Yves de Montcheuil

Authored Comments

Brian,

I am glad to see that we share the same vision about the many different ways community members can contribute to open source software. As you correctly state, contributions are broad and varied. I think too many people still believe that the only valuable contribution that can be made is source code, while this is far from being the case. With that regard, we at Talend have always been recognizing value of the same types of contributions than you do.

Of course, the goal of any community nurturing should be to increase the proportion of community members who are active contributors as opposed to passive consumers. But where should the cursor be positioned? Is 1% a "good" number? 10%? more than that? Hard to say. It depends on the type of software, its maturity, its audience... And the value of the contributions you are getting. And again, they would be very difficult to quantify. Is a forum response worth more or less than a bug fix? Is a case study worth more or less than a tutorial?

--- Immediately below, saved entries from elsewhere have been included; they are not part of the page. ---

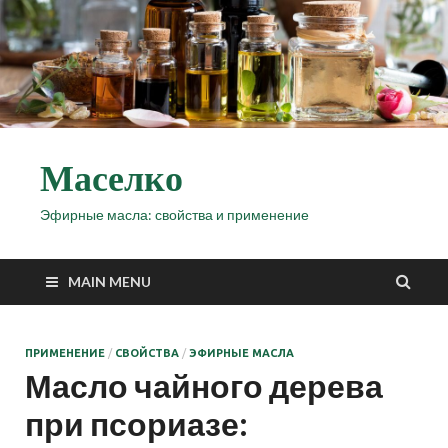
Маселко
Эфирные масла: свойства и применение
MAIN MENU
ПРИМЕНЕНИЕ
/
СВОЙСТВА
/
ЭФИРНЫЕ МАСЛА
Масло чайного дерева
при псориазе:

However, at the end of the day, you cannot underestimate the contribution of the non-contributors, even if it sounds paradoxical. These non-contributors allow Jaspersoft to be the maker of the world's most widely used business intelligence software. They allow Talend to have 10 times more users than Informatica and IBM DataStage combined.

Commercial open source vendors have a duty to encourage contribution. Contribution is good for everyone: the contributor, the project, the other users, the community, the vendor. But commercial open source vendors also have the duty to continue providing the best software to everyone, including non contributors.